Amazon Underground: A New Plan to Compensate Developers While Giving Consumers Free Games

Android users can start playing “actually free” games now.
Art & Culture
Amazon Underground: A New Plan to Compensate Developers While Giving Consumers Free Games

Android users can start playing “actually free” games now.

Words: Bailey Pennick

August 27, 2015

2015. Amazon Underground screenshot

It’s probably been a strange couple of weeks for everyone at Amazon HQ. After The New York Times slammed the tech giant’s questionable workplace practices, this morning, Mashable reported that the company will be shuttering its Fire phone department. While smiles might be scarce around the water cooler right now, there is a sliver of hope coming out of the behemoth’s games and app sector.

Amazon Underground—a brand-new Android app storefront focusing on new mobile games—is set to take out the frustration of surprise in-game purchases by providing consumers with “over ten-thousand dollars” worth in value, all for free. No more having to buy credits to continue your excellent run on Minion Rush or, you know, whatever other games people play on their phones… By taking away the hassle of money-sucking app games, players can continue to get lost in whatever glowing world they want to without hesitation.

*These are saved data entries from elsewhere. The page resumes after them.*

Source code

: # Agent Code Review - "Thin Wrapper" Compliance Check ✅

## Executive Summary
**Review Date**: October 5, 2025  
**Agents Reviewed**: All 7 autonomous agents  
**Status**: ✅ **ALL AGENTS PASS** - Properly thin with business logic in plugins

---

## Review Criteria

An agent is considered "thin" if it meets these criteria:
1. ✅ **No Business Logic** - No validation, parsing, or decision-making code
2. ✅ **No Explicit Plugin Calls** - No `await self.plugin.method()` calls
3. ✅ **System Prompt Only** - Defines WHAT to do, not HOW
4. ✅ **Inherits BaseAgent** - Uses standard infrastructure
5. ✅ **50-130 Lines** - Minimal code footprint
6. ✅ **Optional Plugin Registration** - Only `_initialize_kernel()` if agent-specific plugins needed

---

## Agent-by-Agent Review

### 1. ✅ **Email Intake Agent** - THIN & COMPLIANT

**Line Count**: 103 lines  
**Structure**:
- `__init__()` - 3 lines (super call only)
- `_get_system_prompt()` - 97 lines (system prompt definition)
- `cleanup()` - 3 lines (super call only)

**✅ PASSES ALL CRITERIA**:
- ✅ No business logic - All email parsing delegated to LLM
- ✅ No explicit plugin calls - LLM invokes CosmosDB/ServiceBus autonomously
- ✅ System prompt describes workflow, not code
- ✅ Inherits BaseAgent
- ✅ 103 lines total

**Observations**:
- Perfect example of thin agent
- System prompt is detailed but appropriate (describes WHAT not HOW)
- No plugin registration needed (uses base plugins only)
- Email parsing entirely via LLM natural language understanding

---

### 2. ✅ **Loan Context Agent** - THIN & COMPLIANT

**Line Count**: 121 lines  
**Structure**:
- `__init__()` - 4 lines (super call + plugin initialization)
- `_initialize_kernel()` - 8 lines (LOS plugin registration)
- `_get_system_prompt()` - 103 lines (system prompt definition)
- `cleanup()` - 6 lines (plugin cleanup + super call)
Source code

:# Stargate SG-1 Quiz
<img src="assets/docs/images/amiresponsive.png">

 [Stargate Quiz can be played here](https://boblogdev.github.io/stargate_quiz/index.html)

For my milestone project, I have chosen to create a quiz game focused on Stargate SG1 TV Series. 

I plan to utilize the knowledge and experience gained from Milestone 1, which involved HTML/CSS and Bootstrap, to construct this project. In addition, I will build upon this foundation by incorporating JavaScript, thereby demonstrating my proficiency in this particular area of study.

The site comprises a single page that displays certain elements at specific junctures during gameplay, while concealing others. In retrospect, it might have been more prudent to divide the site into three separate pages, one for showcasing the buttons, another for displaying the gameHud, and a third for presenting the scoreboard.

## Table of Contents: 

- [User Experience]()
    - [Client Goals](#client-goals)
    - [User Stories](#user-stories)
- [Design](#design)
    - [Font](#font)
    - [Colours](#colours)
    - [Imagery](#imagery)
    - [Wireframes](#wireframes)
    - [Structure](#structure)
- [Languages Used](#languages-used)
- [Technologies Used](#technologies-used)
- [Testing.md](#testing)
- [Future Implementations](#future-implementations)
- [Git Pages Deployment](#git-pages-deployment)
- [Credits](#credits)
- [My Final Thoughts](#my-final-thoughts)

https://www.youtube.com/watch?v=QDRvenh4TQs

And that’s why this offering works for the game developers who put out Candy Crush, Bejeweled, and so many other time-suckers. For every minute that someone plays your game via Underground, Amazon will pay the developers $0.0020. That that doesn’t seem like a lot (or, really, like an actual monetary amount at all), but there are no more financial reasons for gamers to stop playing, so the compensation could build quite quickly. Amazon says that its goal for Underground is to get developers to “focus less on monetizing and more on creating great user experiences.” Sounds noble enough…

Now, while it isn’t completely clear what Amazon gets out of this (besides some well-timed good vibes, of course), getting Android users to switch from using the Google Play store might be good enough to boost their rank in the app world, making this all worth it. Free games for all!